Your best New Year resolution is to plan to fail
“Loss aversion grips many organisations. Far too often, new ideas are turned down because they will probably fail, without seriously asking whether the small chance of meaningful success might outweigh an inexpensive failure – even if that failure is highly likely.
Most resolutions are things we decide to do because we’re convinced they will be to our benefit. My aim is to do things that I suspect will fail.”
TIM HARFORD www.timharford.com (5 January, 2013)
Tim Harford is one of the best economists I know. Not because he’s a wonk with planet-sized brain matter; or because he’s in any danger of winning a Nobel Prize. No, Tim is one of the best for an altogether different reason: you can understand him.
His book, The Undercover Economist, ranks in my all-time favourites. It applied economic thinking to everyday matters, and made the scales fall from my eyes. I began to understand things like pricing, traffic congestion and economic development in altogether different ways.
Tim caught my eye again last week with a blog post. He made possibly the best New Year’s resolution I have seen: that he plans to fail this year.
That’s right, he wants to fail. Tim was discussing the economic concept of ‘loss aversion,’ which he summarized as “disproportionate anxiety about losses. When we pass up excellent opportunities to make larger gains, purely because we are desperate to avoid small losses, that is loss aversion at work.”
Our friendly economist intends to risk more small losses.
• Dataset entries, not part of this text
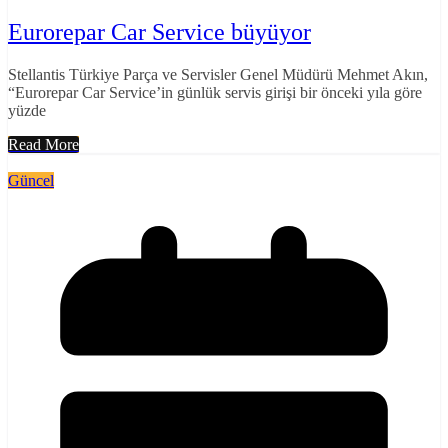
Eurorepar Car Service büyüyor
Stellantis Türkiye Parça ve Servisler Genel Müdürü Mehmet Akın,
“Eurorepar Car Service’in günlük servis girişi bir önceki yıla göre
yüzde
Read More
Güncel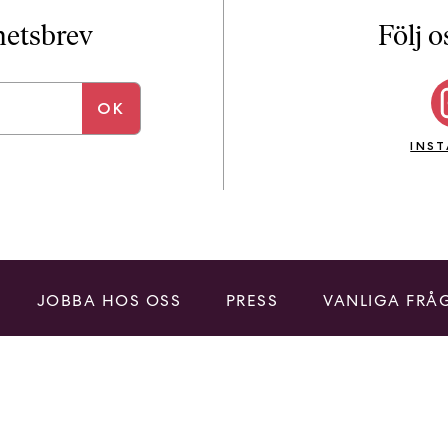
i
T
yhetsbrev
Följ o
a
n
k
e
INS
JOBBA HOS OSS
PRESS
VANLIGA FRÅ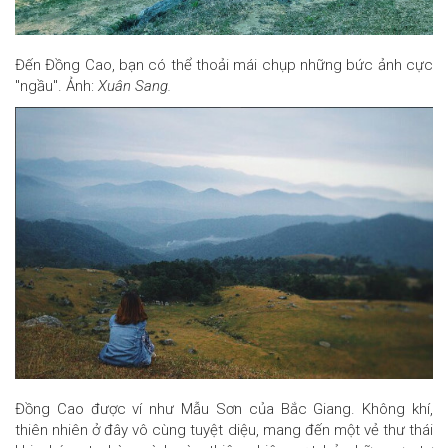
Đến Đồng Cao, bạn có thể thoải mái chụp những bức ảnh cực
"ngầu". Ảnh:
Xuân Sang.
Đồng Cao được ví như Mẫu Sơn của Bắc Giang. Không khí,
thiên nhiên ở đây vô cùng tuyệt diệu, mang đến một vẻ thư thái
Therefore, he will do the following: “Write a short story, organise an intellectual salon, hire a personal trainer, learn to program and bake chocolate cake.” The point is this: he expects to fail in most of those ventures. They are just stuff he’ll try out, learn from, cast aside. But he will try them, so that he can learn from them.
None of them will cause him major losses – small amounts of time or money is about all he has to worry about losing. But maybe, just maybe, one of them will pay off big in his life. One of those projects might just lead to enormous personal fulfilment. But he won’t know until he tries. (My money’s on the chocolate cake.)
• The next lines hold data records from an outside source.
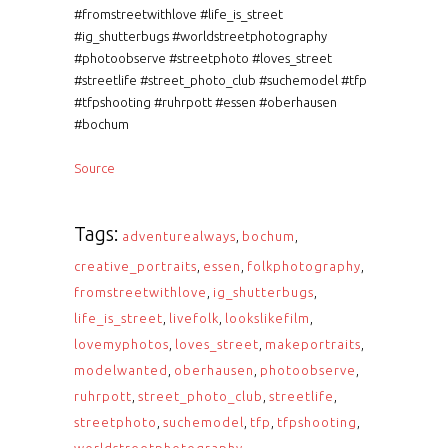
#fromstreetwithlove #life_is_street
#ig_shutterbugs #worldstreetphotography
#photoobserve #streetphoto #loves_street
#streetlife #street_photo_club #suchemodel #tfp
#tfpshooting #ruhrpott #essen #oberhausen
#bochum
Source
Tags:
adventurealways
,
bochum
,
creative_portraits
,
essen
,
folkphotography
,
fromstreetwithlove
,
ig_shutterbugs
,
life_is_street
,
livefolk
,
lookslikefilm
,
lovemyphotos
,
loves_street
,
makeportraits
,
modelwanted
,
oberhausen
,
photoobserve
,
ruhrpott
,
street_photo_club
,
streetlife
,
streetphoto
,
suchemodel
,
tfp
,
tfpshooting
,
As the excerpt from Tim’s blog entry shows, this thinking can applied to your organization as well as to your personal life. We mustn’t just begin every year with a plan for the things we intend to succeed in; let’s also have a plan for the things we don’t mind failing in.
As I have written here before, business strategy in turbulent and uncertain times boils down to your willingness to make many little bets. Amazon made dozens of such bets a few years ago; one of them, the Kindle, paid off hugely. The rest were confined to an early grave. But if Amazon had planned for just the Kindle experiment, we might not be talking about it today.
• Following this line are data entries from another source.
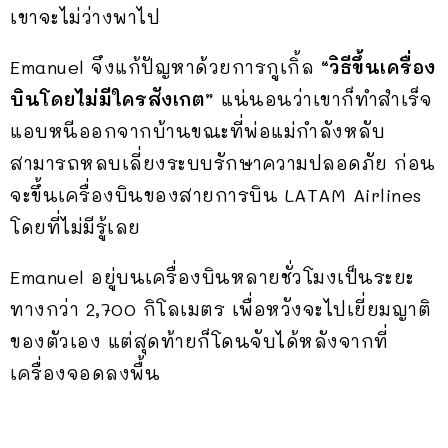
เขาจะไม่ว่างพาไป
Emanuel จึงแก้ปัญหาด้วยการกูเกิ้ล
“วิธีขึ้นเครื่อง
บินโดยไม่มีใครสังเกต”
แน่นอนว่าเขาก็ทำสำเร็จ
แอบหนีออกจากบ้านขณะที่พ่อแม่กำลังหลับ
สามารถหลบเลี่ยงระบบรักษาความปลอดภัย ก่อน
จะขึ้นเครื่องบินของสายการบิน LATAM Airlines
โดยที่ไม่มีรู้เลย
Emanuel อยู่บนเครื่องบินหลายชั่วโมงเป็นระยะ
ทางกว่า 2,700 กิโลเมตร เพื่อหวังจะไปเยี่ยมญาติ
ของตัวเอง แต่สุดท้ายก็โดนจับได้หลังจากที่
เครื่องจอดลงพื้น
It is very important for CEOs in today’s fast-changing world to accommodate, plan for and accept failure. Many, many failures. A multitude of small failures builds resilience and creates a culture of innovation. As long as the whole organization does not fail with any one failure, failures are good. They don’t kill you, and they leave you stronger. Companies like Amazon, Google and Apple are running on this premise: many little experiments.
And so that is indeed your best resolution for 2013: make plans to fail. As a person, try new stuff out, away from your comfort zone. As a business leader, do the same. Get your company to explore interesting new directions and products. Spend time where you wouldn’t usually. Try new things out. Think like someone else for a change. Hang out with people who make you uncomfortable.
Try it and see. This could become the most important year of your life.